Take Istio and Envoy as a whole, further optimize their protocols and their respective management data structures, and reduce their memory overhead through more refined and reasonable data structures.

Focus on solving the large-scale Sidecar operation and maintenance capacity building. Make Sidecar upgrades grayscale, monitorable and rollable

Realize the value of Service Mesh, so that business and technical facilities can evolve independently of each other with higher efficiency.

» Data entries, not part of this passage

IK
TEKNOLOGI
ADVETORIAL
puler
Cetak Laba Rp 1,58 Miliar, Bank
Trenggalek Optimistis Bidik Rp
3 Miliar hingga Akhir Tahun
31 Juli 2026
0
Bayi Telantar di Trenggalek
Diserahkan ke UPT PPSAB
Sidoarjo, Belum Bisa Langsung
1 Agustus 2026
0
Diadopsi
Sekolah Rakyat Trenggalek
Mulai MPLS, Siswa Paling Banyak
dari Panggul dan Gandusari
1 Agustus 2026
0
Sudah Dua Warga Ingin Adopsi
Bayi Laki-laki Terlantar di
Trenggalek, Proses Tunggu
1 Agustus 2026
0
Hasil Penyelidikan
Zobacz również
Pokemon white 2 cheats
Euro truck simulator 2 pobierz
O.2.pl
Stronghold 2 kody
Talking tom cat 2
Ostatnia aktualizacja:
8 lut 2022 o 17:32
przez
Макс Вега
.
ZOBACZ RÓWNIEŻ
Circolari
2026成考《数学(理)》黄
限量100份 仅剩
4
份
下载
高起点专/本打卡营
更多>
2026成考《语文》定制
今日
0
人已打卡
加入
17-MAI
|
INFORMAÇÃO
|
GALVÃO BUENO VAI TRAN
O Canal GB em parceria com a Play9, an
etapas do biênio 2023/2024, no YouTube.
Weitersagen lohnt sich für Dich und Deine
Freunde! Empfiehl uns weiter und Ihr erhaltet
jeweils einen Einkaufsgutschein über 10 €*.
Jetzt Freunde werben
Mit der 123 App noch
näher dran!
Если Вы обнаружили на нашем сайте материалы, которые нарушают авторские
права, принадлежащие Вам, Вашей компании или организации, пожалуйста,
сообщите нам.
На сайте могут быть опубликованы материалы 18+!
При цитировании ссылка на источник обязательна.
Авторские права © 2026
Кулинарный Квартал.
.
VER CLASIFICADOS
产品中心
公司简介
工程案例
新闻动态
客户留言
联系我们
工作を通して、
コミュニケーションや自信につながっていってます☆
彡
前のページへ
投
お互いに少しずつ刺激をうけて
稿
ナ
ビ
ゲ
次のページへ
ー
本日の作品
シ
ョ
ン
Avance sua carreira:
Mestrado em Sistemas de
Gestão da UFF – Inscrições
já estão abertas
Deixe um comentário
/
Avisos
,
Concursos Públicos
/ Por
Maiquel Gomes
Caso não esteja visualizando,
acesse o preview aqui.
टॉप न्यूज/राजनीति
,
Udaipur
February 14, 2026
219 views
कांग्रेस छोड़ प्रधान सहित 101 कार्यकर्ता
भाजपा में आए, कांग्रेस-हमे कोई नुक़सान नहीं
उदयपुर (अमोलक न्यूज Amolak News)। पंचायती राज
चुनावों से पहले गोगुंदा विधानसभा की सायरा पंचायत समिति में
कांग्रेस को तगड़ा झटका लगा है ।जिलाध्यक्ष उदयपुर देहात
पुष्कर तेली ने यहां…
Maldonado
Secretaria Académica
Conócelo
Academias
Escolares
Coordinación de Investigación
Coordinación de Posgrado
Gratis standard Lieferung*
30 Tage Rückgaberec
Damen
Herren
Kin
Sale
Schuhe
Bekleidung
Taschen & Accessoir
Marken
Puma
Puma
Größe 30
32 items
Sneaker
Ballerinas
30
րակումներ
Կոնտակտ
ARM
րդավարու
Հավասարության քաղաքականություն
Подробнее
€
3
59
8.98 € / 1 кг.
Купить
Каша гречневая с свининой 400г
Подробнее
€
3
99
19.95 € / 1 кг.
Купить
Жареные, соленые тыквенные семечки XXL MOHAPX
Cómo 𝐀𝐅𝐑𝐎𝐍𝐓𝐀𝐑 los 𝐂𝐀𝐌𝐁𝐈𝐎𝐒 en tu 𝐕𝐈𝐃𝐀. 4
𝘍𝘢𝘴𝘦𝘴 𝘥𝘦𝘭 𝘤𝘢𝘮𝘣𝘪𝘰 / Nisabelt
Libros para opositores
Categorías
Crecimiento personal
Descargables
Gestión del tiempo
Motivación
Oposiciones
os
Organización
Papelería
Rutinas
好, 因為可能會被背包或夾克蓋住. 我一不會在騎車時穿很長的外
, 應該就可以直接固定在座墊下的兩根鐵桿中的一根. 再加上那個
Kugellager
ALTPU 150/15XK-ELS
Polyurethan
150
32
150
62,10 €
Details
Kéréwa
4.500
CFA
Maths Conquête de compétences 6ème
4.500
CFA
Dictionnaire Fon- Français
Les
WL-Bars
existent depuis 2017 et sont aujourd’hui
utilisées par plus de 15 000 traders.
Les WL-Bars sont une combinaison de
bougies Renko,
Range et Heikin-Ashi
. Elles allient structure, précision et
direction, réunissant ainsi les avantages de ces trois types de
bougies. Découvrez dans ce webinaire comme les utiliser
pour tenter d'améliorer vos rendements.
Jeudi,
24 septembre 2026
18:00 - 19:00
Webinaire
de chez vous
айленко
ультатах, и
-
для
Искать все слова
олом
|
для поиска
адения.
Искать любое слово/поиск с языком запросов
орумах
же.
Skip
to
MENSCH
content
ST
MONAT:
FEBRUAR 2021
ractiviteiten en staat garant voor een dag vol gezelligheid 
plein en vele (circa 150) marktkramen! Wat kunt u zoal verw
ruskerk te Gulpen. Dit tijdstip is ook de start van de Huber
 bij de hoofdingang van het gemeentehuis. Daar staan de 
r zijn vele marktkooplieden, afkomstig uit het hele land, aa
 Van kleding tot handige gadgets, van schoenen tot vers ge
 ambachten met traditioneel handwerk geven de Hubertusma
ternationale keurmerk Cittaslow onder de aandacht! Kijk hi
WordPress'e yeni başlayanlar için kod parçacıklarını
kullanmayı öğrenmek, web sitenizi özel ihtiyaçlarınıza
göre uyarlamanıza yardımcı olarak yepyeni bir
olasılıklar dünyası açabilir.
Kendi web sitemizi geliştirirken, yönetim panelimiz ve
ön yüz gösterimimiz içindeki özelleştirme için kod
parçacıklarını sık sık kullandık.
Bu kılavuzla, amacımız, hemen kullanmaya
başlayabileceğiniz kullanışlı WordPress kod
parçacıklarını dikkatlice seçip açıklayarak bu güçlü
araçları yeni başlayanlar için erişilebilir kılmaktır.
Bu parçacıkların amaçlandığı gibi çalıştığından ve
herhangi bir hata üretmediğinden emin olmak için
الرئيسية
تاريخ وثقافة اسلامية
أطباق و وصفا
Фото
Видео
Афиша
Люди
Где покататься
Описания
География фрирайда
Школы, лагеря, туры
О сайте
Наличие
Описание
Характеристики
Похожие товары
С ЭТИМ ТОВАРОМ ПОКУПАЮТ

The highlight of this book

In the practice of Shuang 11 super large K8s cluster, the problems and solutions encountered are described in detail. The best combination of Yunyuan biochemistry: Kubernetes+ container + Shenlong, to achieve the technical details of the core system 100% on the cloud. Double 11 Service Mesh super large-scale landing solution

"Alibaba Cloud's native Wechat official account (ID:Alicloudnative) focuses on micro-services, Serverless, containers, Service Mesh and other technology areas, focuses on cloud native popular technology trends, and large-scale cloud native landing practices, and is the technical official account that best understands cloud native developers."

Welcome to subscribe "Shulou Technology Information " to get latest news, interesting things and hot topics in the IT industry, and controls the hottest and latest Internet news, technology news and IT industry trends.

*The comments in the above article only represent the author's personal views and do not represent the views and positions of this website. If you have more insights, please feel free to contribute and share.